### PASSAGE SHOWN:
|  First Published: April 2011

Cyclone Yasi has left its mark around Cairns, but nothing like further south. On the upside, it has left the fishing red hot. By late February/early March, the bait schools were so thick that it was common to find massive schools boiling on the surface and not a bird in sight. There were just too many bait boils to choose from.

More bait means more predators, but sometimes they can be too full, so working out the feeding times is crucial. The Angler’s Almanac certainly helps in this endeavour.

April usually brings the sunshine, with the tailing off of the wet season and the gradual transition to cool, clear, autumn weather. Depending on the weather gods, it can still be stinking hot, like last April, or the sou’easterly trade winds have started to establish themselves ready for winter. The warmer weather tends to coincide with extended periods of calm winds, which will see the reef fishos smiling but the drainos cursing the heat and sandflies.


The fishing has been red hot at the reef since Yasi and, with autumn’s transition to cooler weather, make the most of any calm weather periods.

Consistency can be an issue at the reef this month. There are usually plenty of variety on offer but sometimes no real runs of any species. Night fishing tends to be less risky, with the storm season waning and the reds starting to feed on the deep water rubble grounds. Over nighting, or out late afternoon and home by midnight, are great options when the winds are playing the game. Waiting until daylight to head home can result in a rough ride in, banging into the sou’westerly that invariably establishes itself in the early hours, blowing out of Trinity Inlet.

### REQUIRED ACTION A:
Rewrite the paragraph of the fishing report that begins "April usually brings the sunshine" as a shorter version that keeps its main facts.

### PROVIDED RECORDS:
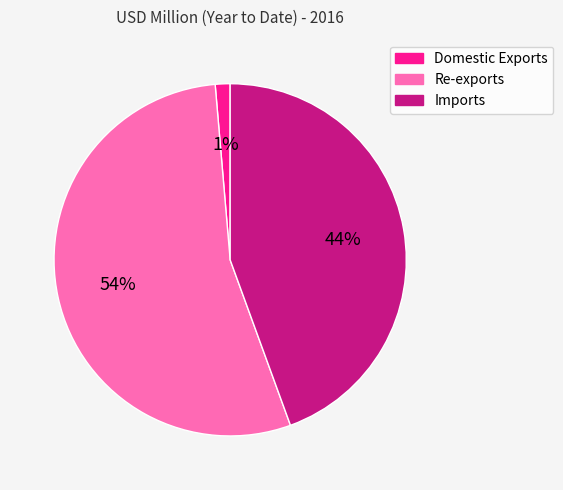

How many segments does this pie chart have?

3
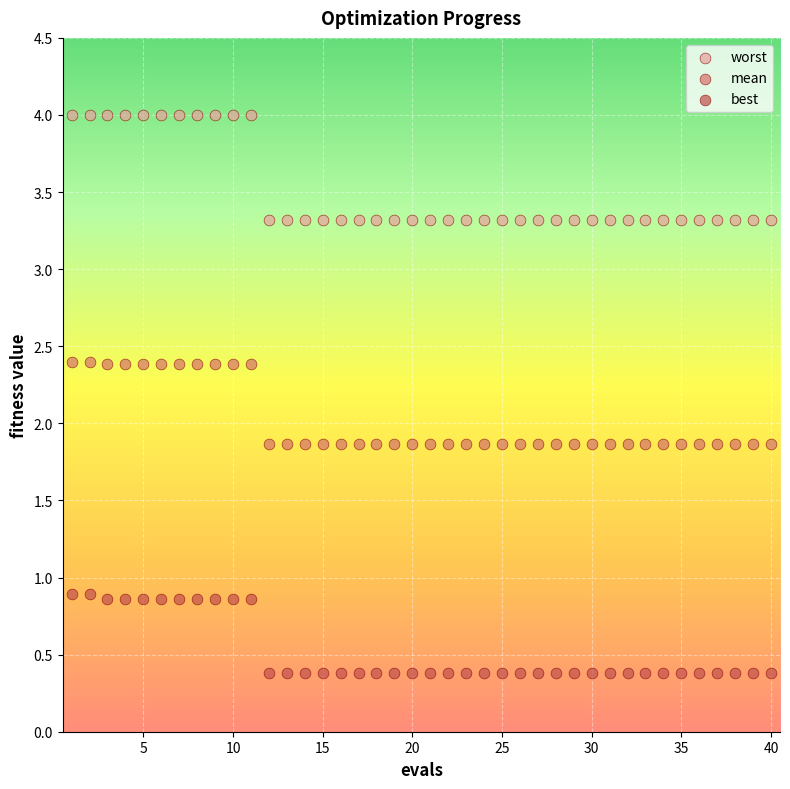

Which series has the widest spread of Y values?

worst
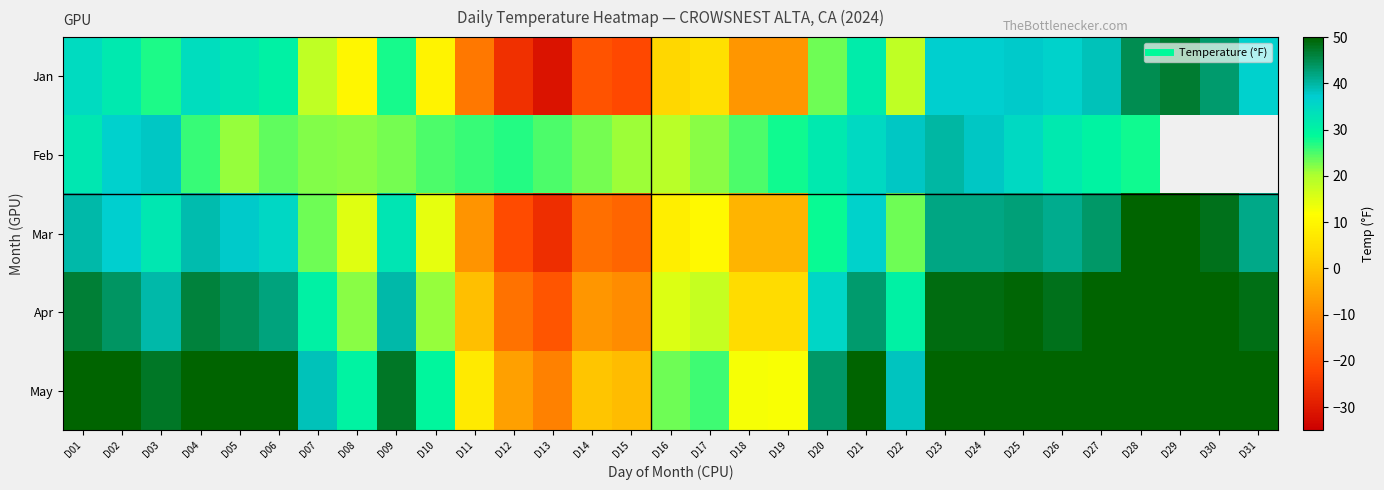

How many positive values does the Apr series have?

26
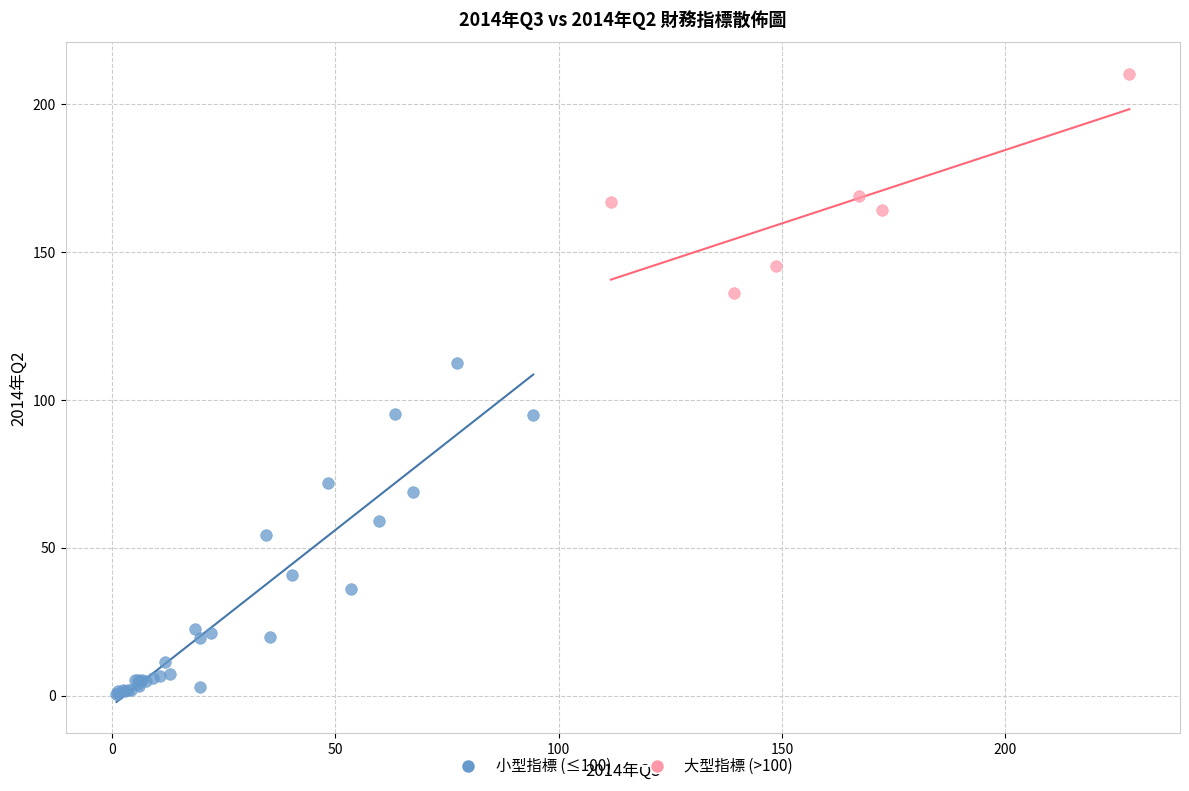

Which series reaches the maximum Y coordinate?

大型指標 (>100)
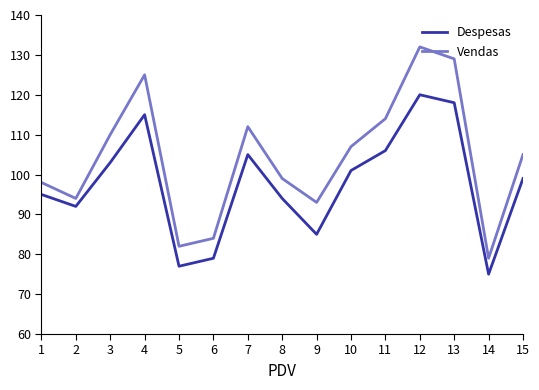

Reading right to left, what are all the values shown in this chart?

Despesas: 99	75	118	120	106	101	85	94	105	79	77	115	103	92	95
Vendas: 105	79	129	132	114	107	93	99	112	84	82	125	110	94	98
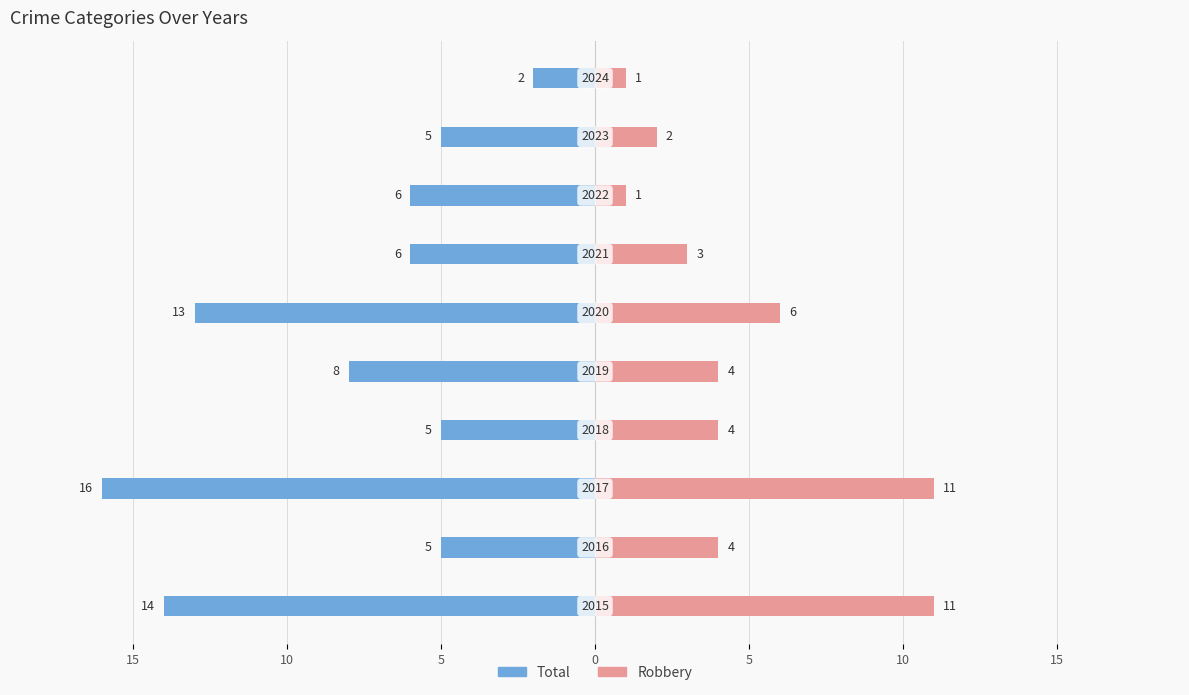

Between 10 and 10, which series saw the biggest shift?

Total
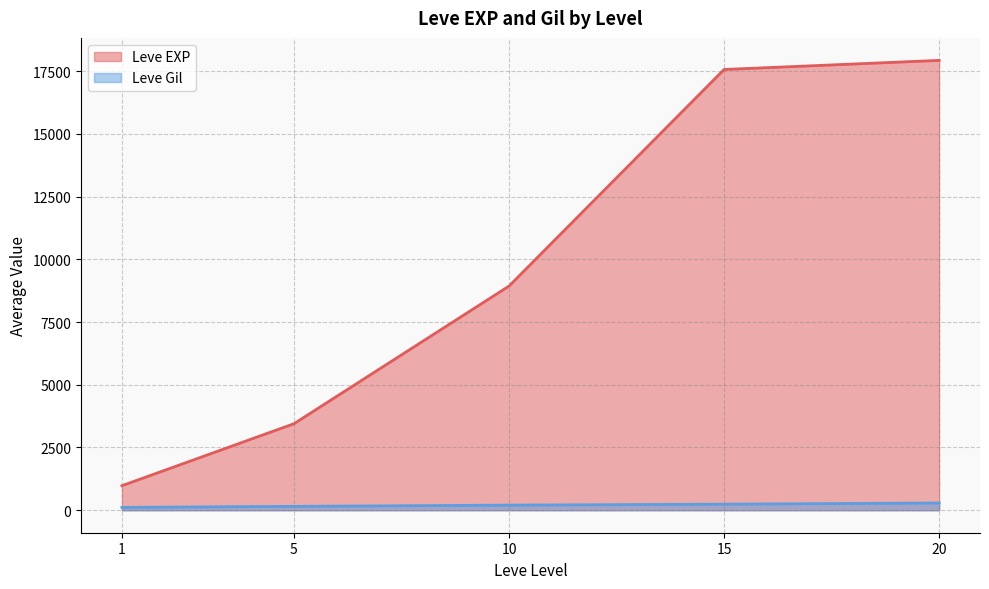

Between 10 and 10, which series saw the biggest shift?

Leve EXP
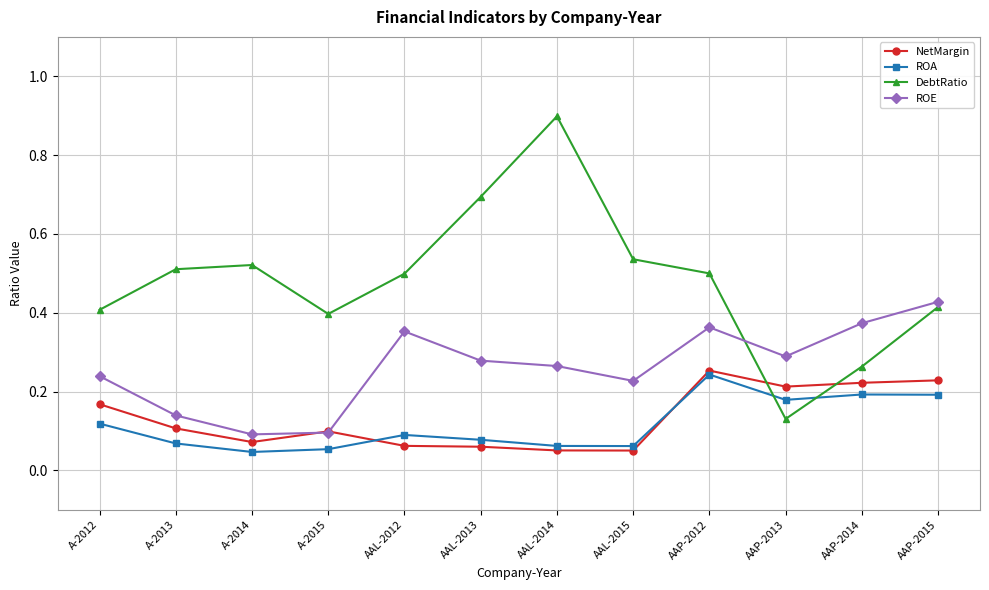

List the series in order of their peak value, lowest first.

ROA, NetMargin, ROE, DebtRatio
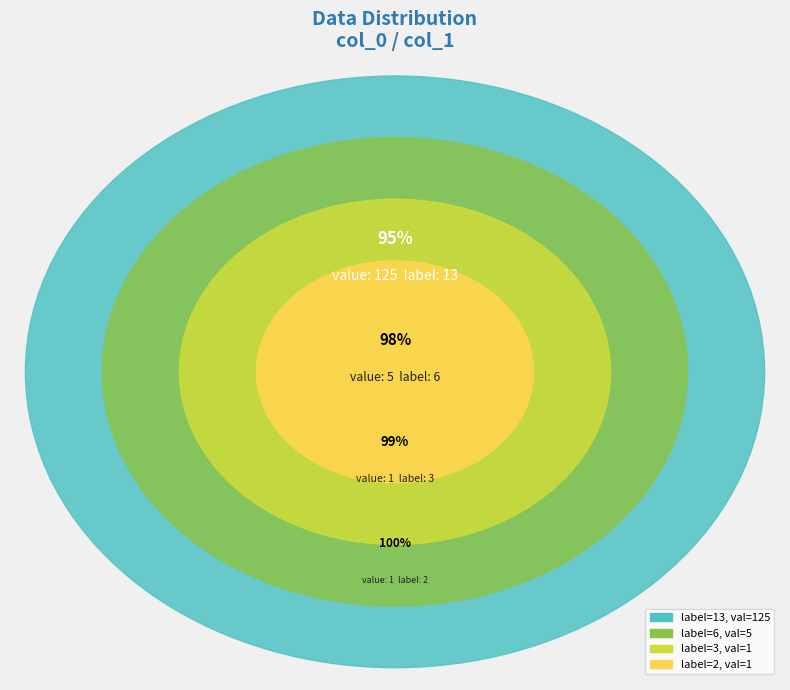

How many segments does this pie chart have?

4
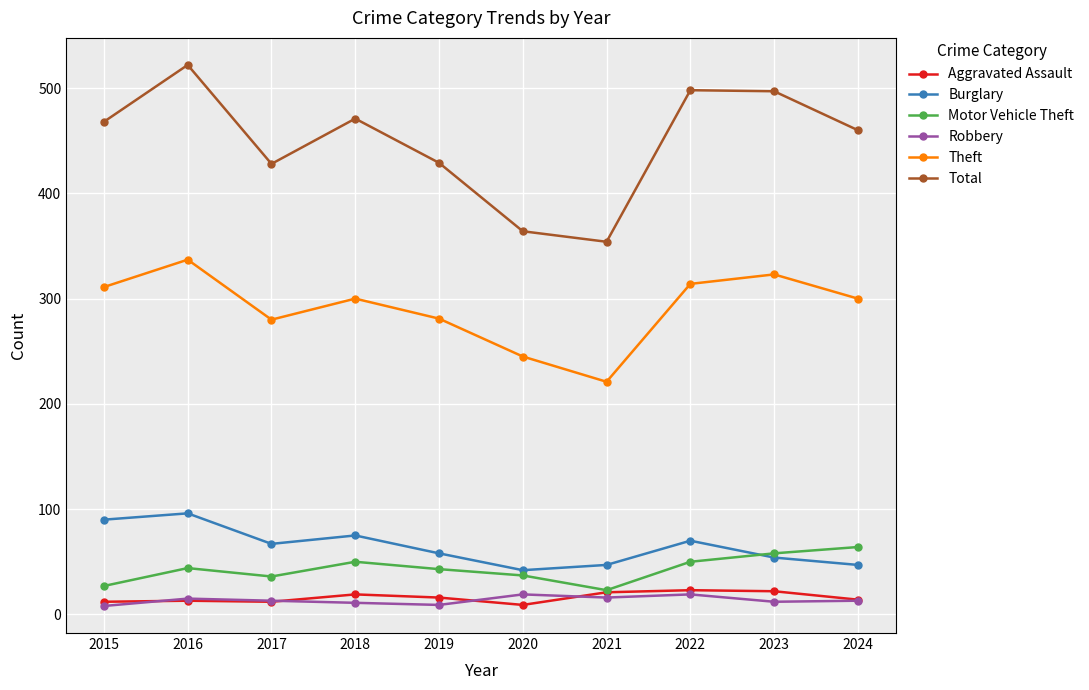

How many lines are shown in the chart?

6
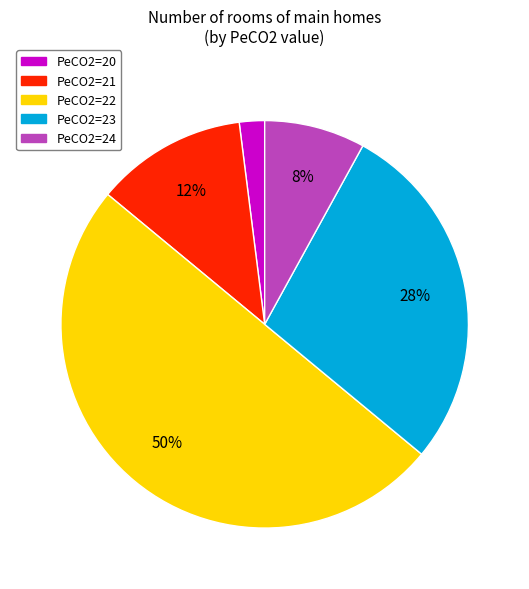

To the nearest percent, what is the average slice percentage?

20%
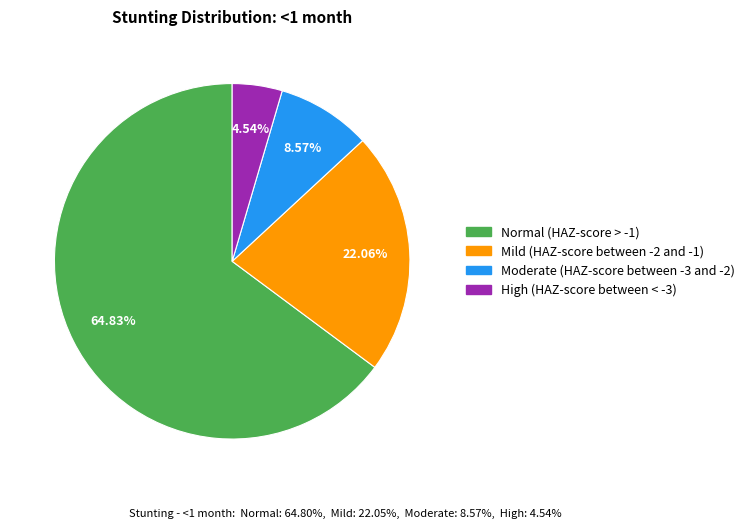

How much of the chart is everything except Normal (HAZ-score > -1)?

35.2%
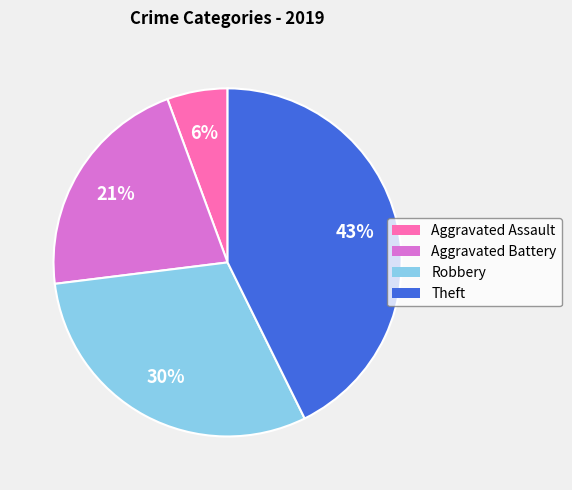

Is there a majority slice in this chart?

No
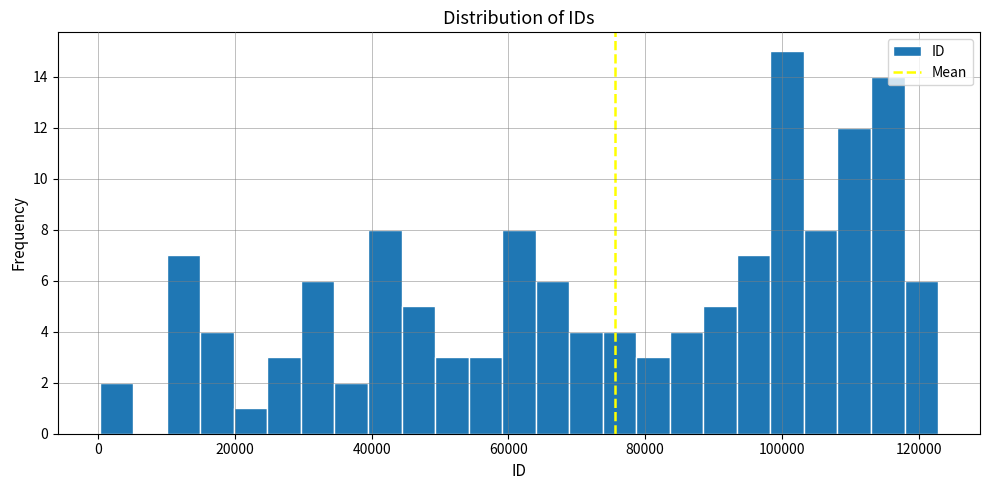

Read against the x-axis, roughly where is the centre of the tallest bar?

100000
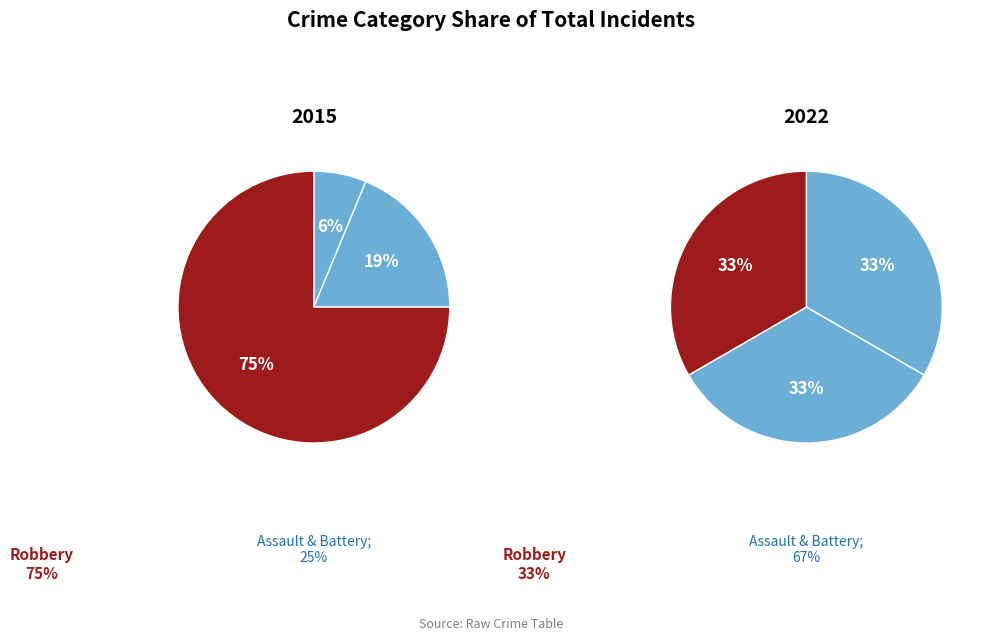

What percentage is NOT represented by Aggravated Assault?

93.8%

### REQUIRED ACTION B:
Transcribe all the records that follow the fishing report line for line, leaving the pictures out.

### TASK RESPONSE A:
In April the wet season eases toward cool, clear autumn weather. It can still be very hot, as it was last April, or the sou'easterly trade winds may already be setting in for winter. Warmer weather usually brings long calm spells, which please reef fishers but leave drain fishers enduring heat and sandflies.

### TASK RESPONSE B:
How many segments does this pie chart have?

3

Which series has the widest spread of Y values?

worst

How many positive values does the Apr series have?

26

Which series reaches the maximum Y coordinate?

大型指標 (>100)

Reading right to left, what are all the values shown in this chart?

Despesas: 99	75	118	120	106	101	85	94	105	79	77	115	103	92	95
Vendas: 105	79	129	132	114	107	93	99	112	84	82	125	110	94	98

Between 10 and 10, which series saw the biggest shift?

Total

Between 10 and 10, which series saw the biggest shift?

Leve EXP

List the series in order of their peak value, lowest first.

ROA, NetMargin, ROE, DebtRatio

How many segments does this pie chart have?

4

How many lines are shown in the chart?

6

To the nearest percent, what is the average slice percentage?

20%

How much of the chart is everything except Normal (HAZ-score > -1)?

35.2%

Is there a majority slice in this chart?

No

Read against the x-axis, roughly where is the centre of the tallest bar?

100000

What percentage is NOT represented by Aggravated Assault?

93.8%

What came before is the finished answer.